The Court’s accounting principles are also unclear: how did it arrive at the amount of the daily penalty payment of ‘at least' EUR 100 000? More importantly, had Poland not complied, what criteria could the Court have made use of to fix the specific amount of the penalty payments? Interestingly (and regrettably), there was nothing on this point in the Commission’s additional application. Furthermore, it is not a given that the principles laid down in the Commission’s communications regarding Article 260(2) and (3) TFEU could, mutatis mutandis, be applied in this rather different context.
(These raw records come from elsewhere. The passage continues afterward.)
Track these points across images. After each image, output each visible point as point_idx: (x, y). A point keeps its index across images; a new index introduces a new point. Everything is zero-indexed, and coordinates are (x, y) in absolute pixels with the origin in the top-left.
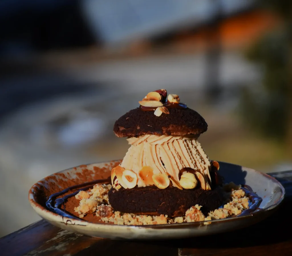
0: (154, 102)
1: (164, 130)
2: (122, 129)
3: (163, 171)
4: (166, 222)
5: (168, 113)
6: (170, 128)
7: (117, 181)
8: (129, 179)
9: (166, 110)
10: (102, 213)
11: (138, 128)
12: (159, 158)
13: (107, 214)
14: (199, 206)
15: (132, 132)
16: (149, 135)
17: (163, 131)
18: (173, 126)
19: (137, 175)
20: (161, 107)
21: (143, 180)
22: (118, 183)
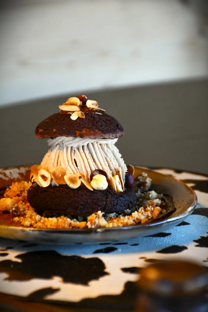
0: (73, 106)
1: (78, 132)
2: (41, 130)
3: (76, 172)
4: (68, 226)
5: (84, 117)
6: (84, 132)
7: (34, 180)
8: (44, 178)
9: (82, 114)
10: (14, 213)
11: (54, 130)
12: (73, 160)
13: (18, 214)
14: (101, 212)
15: (48, 134)
16: (65, 137)
17: (76, 134)
18: (86, 131)
19: (51, 175)
20: (78, 111)
21: (56, 179)
22: (35, 181)
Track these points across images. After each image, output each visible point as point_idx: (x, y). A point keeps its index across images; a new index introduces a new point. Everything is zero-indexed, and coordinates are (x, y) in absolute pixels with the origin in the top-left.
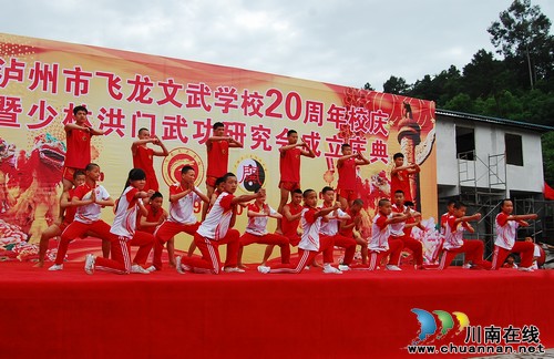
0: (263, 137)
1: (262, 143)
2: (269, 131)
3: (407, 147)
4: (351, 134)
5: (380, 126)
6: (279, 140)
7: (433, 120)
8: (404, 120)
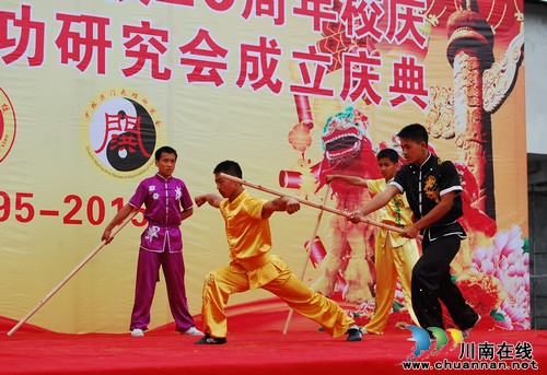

Indeed, the logic followed by those communications, and the criteria and parameters used therein may, or may not, be easily transposable to a procedure under Article 279 TFEU. From a more practical angle, what if penalty payments are finally imposed, but the Commission’s main action is subsequently dismissed: are the monies paid by the Member State concerned to be paid back (arguably, plus interest)? Logically, the answer should be negative: those monies were meant to induce compliance with an order that was, as a matter of fact, not complied with. Accordingly, their fate should not depend on the result of the main action. However, may that consequence be reconciled with the Court’s statement according to which penalty payments should not 'be seen as a punishment’?
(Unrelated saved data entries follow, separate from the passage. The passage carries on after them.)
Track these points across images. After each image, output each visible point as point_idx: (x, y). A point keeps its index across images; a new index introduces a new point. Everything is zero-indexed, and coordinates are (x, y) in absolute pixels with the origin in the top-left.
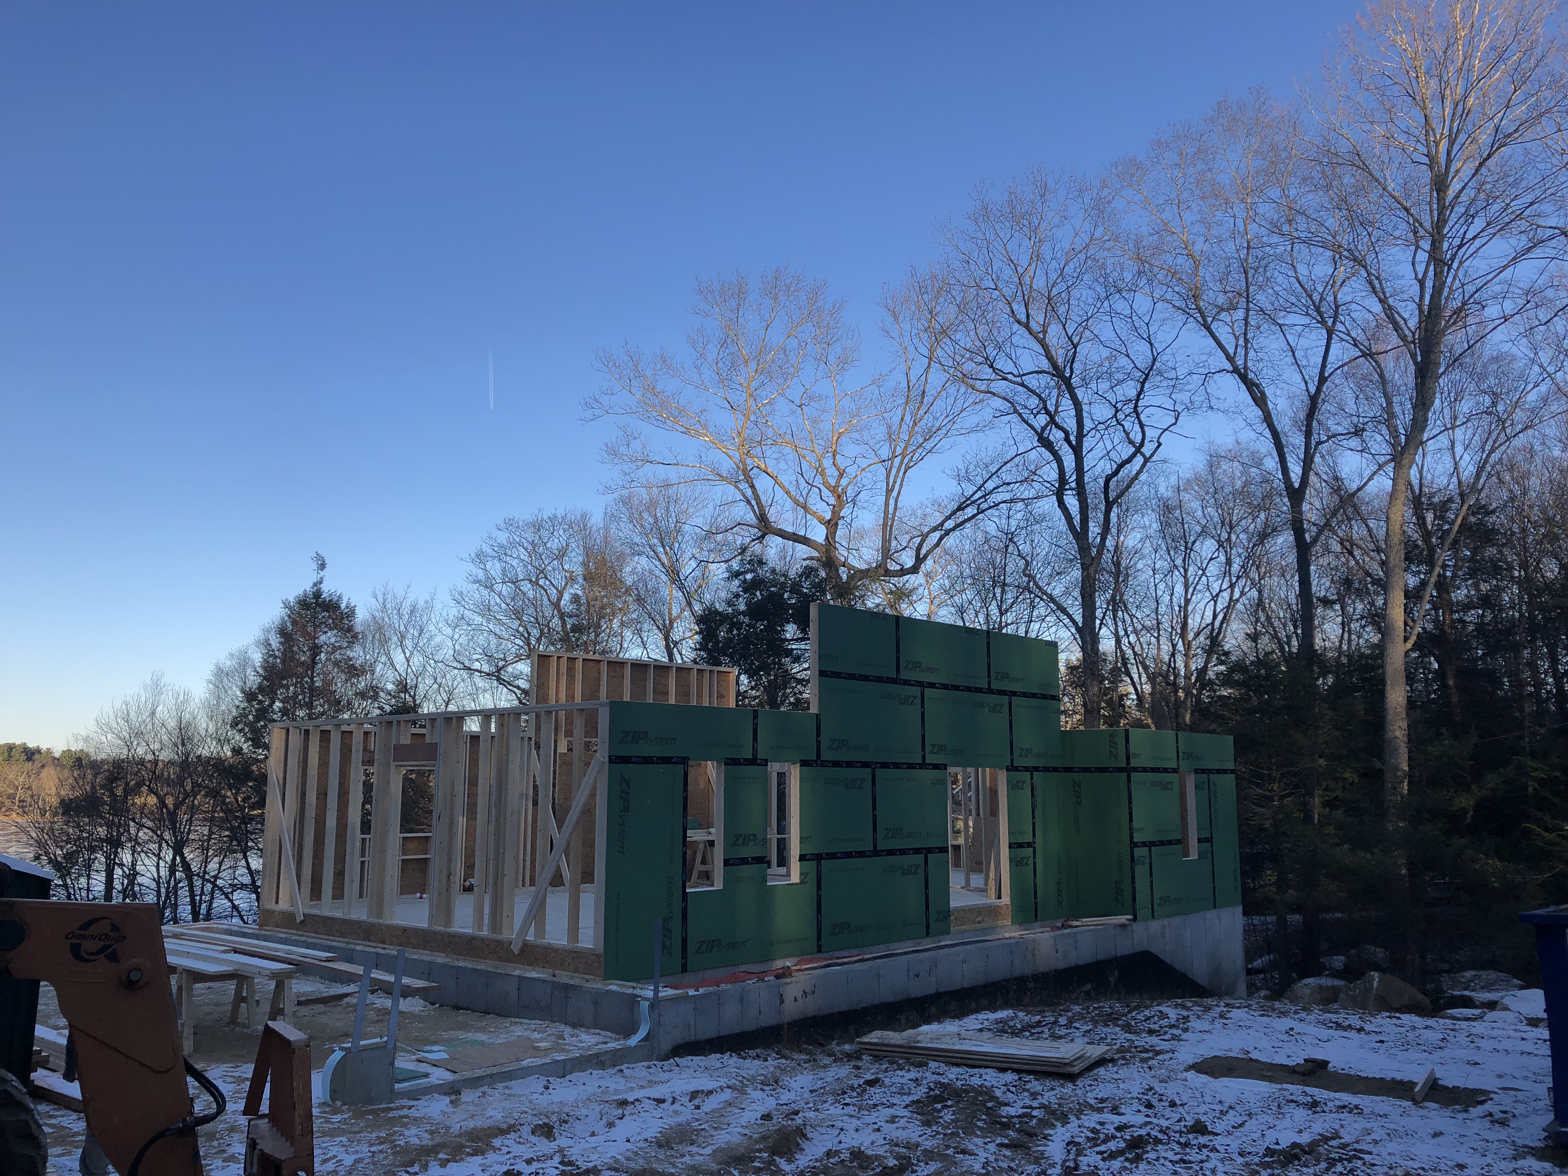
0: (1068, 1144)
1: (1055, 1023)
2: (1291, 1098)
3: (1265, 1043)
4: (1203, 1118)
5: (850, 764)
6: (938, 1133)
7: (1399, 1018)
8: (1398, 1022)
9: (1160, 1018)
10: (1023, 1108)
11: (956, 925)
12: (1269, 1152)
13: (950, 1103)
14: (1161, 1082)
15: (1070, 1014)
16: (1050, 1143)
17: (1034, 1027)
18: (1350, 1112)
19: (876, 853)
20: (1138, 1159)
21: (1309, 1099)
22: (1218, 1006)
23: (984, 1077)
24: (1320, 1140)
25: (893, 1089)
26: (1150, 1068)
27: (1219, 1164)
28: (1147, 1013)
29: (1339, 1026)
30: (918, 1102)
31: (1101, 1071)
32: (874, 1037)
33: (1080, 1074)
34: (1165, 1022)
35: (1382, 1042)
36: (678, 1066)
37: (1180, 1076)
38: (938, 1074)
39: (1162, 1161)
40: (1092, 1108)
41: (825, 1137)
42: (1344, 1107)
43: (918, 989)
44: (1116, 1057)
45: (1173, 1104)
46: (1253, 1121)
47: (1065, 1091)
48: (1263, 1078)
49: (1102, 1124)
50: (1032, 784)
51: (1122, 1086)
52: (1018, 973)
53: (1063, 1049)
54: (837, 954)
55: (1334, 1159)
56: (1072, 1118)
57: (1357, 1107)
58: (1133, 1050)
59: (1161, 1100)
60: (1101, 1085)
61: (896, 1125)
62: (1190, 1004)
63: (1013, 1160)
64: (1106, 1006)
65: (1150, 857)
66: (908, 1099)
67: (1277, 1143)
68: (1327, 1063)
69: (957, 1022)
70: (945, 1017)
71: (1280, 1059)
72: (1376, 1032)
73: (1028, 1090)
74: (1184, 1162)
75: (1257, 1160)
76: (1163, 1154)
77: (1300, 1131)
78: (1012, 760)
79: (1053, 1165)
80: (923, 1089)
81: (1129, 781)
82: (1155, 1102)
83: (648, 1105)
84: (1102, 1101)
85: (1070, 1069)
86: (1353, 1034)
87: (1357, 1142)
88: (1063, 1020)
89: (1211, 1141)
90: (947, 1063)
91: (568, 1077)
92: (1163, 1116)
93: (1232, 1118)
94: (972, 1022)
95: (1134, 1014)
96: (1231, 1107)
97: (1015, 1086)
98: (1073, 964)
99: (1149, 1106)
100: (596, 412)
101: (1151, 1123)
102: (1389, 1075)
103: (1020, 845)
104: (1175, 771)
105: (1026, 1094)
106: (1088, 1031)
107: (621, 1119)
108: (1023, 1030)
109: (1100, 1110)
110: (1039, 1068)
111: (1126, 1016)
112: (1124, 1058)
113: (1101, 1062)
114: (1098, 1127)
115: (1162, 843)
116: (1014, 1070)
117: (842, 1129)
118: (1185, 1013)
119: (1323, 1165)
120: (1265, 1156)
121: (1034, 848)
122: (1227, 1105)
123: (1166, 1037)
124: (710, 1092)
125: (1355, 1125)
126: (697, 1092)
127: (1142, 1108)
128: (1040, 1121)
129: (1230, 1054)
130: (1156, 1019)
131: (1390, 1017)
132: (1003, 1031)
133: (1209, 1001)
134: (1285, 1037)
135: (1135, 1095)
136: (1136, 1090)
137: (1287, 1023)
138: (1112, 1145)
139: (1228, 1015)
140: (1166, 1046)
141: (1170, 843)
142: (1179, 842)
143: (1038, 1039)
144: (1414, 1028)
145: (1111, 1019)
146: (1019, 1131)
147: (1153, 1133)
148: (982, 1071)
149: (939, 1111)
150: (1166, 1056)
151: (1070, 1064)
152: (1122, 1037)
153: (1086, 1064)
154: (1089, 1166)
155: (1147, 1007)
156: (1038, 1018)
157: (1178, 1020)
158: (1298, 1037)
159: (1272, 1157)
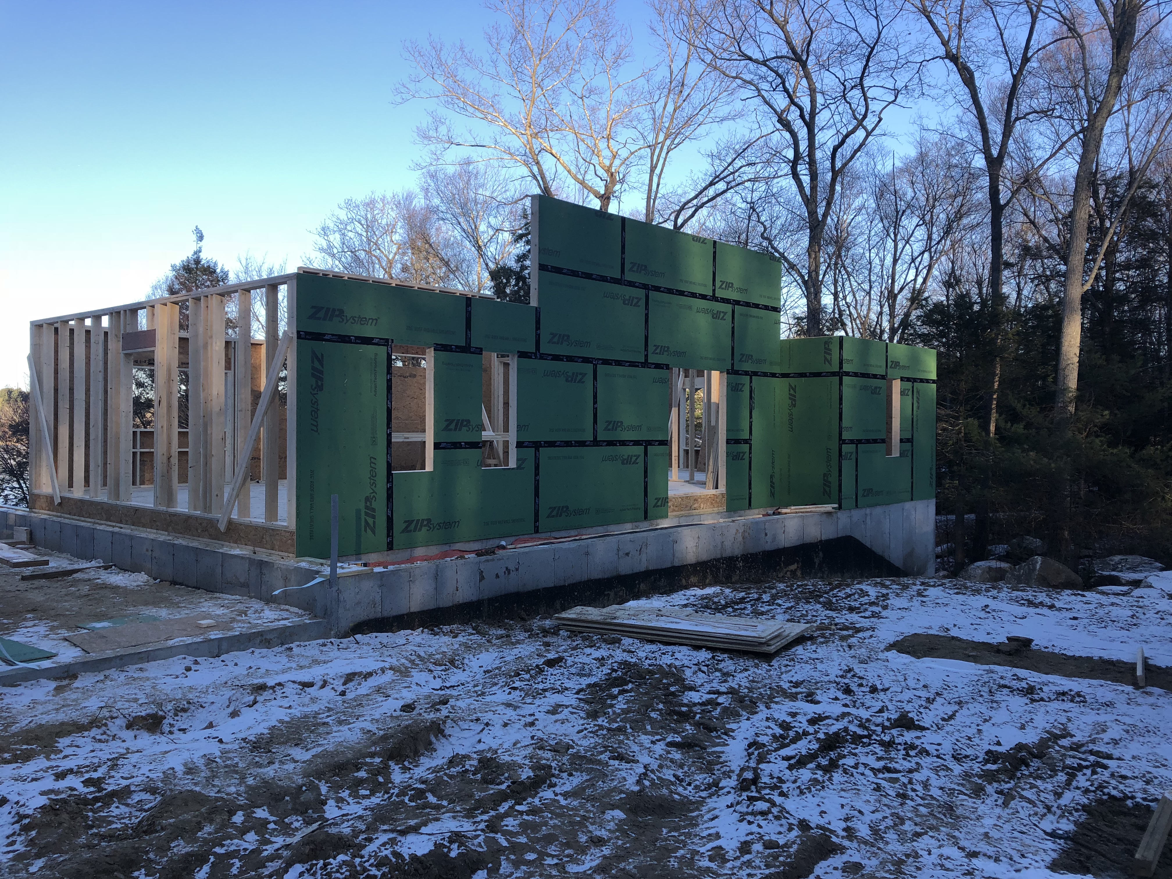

Finally, and crucially, it remains to be determined whether penalties under Article 279 TFEU will be granted only in circumstances as exceptional as those of the Bialowieza Forest case. Few would disagree that, quite apart from the particularly serious threat of environmental damage, the explicit refusal by Poland to abide by a previous order of the Court called for some drastic measure. Yet, now that the principle is acquired, could penalty payments also be ordered in more mundane situations?
In conclusion, the two recent decisions of the Court in Commission v. Belgium and Commission v. Poland should be warmly welcomed, notwithstanding the many issues that remain open under both Article 260(3) and Article 279 TFEU. These decisions enlarge and strengthen the arsenal at the disposal of the Commission to act before the Court against infringements of EU law committed by Member States’ authorities. They also enable the Court, in some specific situations, to impose sanctions upon Member States in default more rapidly than under the standard infringement procedures. However, it is hardly necessary to point out that the simplification and acceleration of the sanctioning procedures is not an end in itself. The purpose is not to create a draconian system of enforcement to the benefit of the Union budget. As for any other regime of penalties, the underlying idea is, obviously, that the mere threat of sanctions should, ideally, induce recalcitrant Member States to act more quickly beforehand, in order to avoid proceedings altogether.